GOAL OF THE EXERCISE: Go over the data and keep only the lines that include "OpenAI".

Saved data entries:
----

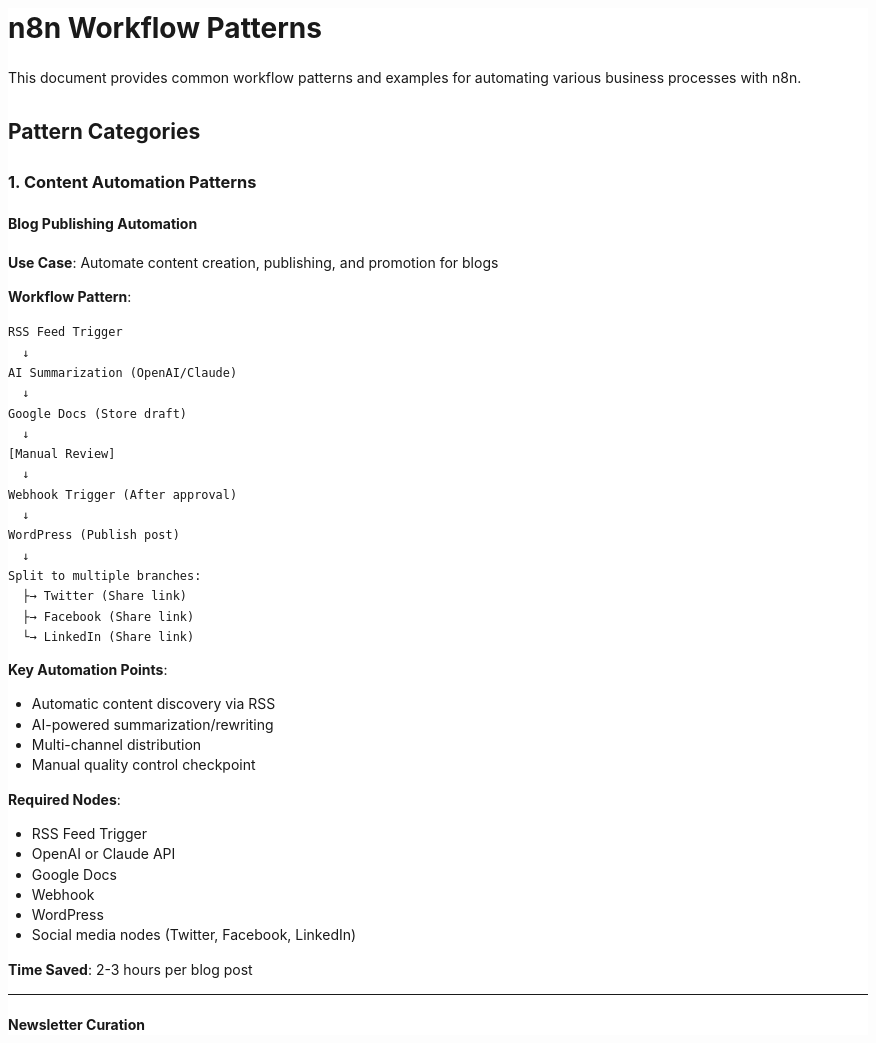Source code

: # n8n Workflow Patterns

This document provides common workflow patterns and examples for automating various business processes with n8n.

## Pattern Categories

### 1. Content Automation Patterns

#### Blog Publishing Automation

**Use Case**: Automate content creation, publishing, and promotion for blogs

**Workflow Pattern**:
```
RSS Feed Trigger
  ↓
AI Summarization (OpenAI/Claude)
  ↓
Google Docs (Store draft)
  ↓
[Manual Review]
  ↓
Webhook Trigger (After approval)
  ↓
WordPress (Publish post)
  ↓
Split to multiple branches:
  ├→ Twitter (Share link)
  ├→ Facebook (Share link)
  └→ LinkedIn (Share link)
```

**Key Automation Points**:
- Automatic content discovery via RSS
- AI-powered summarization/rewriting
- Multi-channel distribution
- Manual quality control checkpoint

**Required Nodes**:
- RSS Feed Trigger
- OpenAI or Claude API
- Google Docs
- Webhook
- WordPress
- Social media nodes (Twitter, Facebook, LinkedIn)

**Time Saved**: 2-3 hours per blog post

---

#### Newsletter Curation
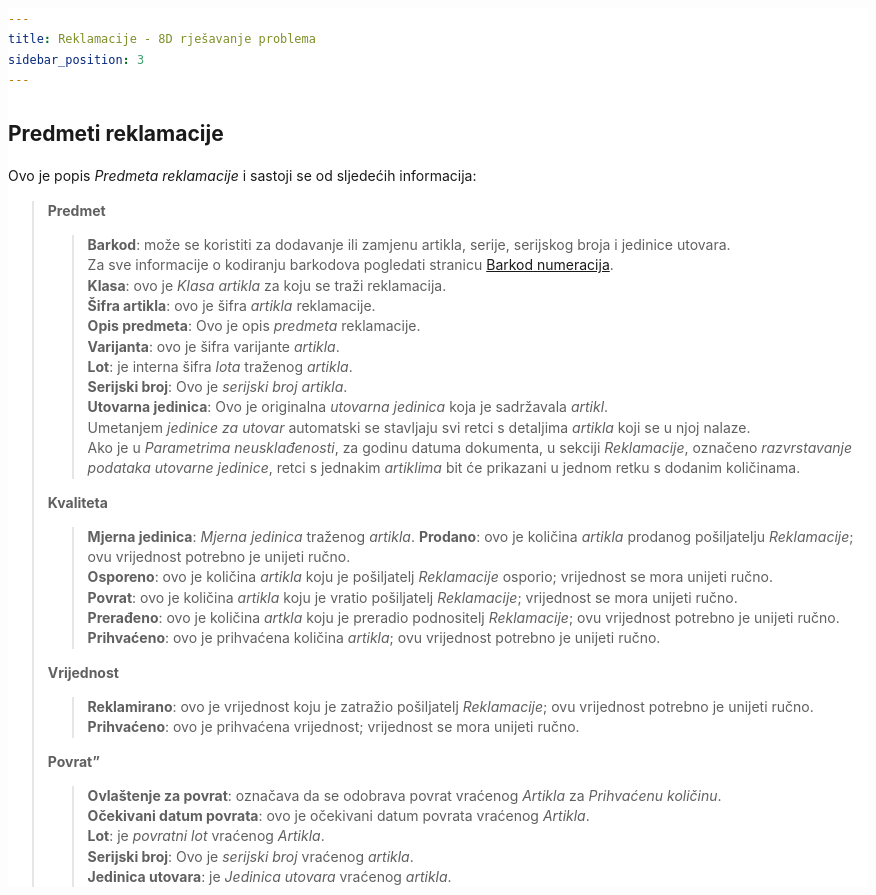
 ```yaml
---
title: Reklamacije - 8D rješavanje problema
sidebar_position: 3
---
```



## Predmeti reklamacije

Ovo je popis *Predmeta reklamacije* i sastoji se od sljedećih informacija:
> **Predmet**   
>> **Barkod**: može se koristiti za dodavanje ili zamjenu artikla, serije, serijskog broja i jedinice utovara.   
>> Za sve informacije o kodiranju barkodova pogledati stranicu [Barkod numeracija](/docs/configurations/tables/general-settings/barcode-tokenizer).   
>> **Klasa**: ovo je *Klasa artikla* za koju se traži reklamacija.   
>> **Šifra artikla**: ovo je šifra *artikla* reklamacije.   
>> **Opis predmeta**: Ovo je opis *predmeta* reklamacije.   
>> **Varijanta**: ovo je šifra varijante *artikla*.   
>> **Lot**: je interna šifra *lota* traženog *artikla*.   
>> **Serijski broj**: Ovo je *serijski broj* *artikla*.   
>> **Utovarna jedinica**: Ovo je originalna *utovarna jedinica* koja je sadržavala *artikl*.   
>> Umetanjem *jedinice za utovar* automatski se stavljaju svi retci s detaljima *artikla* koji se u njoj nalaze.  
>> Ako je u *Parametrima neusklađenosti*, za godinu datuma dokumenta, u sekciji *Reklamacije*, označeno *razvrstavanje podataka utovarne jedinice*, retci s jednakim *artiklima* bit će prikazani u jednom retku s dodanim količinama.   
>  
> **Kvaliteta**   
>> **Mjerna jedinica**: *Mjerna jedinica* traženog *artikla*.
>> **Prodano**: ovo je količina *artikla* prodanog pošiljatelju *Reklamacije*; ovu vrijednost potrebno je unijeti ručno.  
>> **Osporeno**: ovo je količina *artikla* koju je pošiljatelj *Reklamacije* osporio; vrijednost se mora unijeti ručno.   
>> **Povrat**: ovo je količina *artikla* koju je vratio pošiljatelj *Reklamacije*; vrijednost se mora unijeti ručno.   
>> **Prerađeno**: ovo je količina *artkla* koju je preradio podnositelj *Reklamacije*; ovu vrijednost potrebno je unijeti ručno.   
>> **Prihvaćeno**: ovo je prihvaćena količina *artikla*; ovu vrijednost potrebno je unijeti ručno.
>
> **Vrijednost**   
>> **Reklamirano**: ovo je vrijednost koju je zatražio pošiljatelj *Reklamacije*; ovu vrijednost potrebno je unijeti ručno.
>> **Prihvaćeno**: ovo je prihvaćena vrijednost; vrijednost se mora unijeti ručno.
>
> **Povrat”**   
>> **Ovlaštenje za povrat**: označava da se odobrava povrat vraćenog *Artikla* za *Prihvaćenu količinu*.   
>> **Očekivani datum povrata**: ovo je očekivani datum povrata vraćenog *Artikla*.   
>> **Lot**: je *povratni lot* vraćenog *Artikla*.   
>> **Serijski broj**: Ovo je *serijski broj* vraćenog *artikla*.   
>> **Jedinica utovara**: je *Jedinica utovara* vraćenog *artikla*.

----

RESULT FOR THIS EXERCISE:
AI Summarization (OpenAI/Claude)
- OpenAI or Claude API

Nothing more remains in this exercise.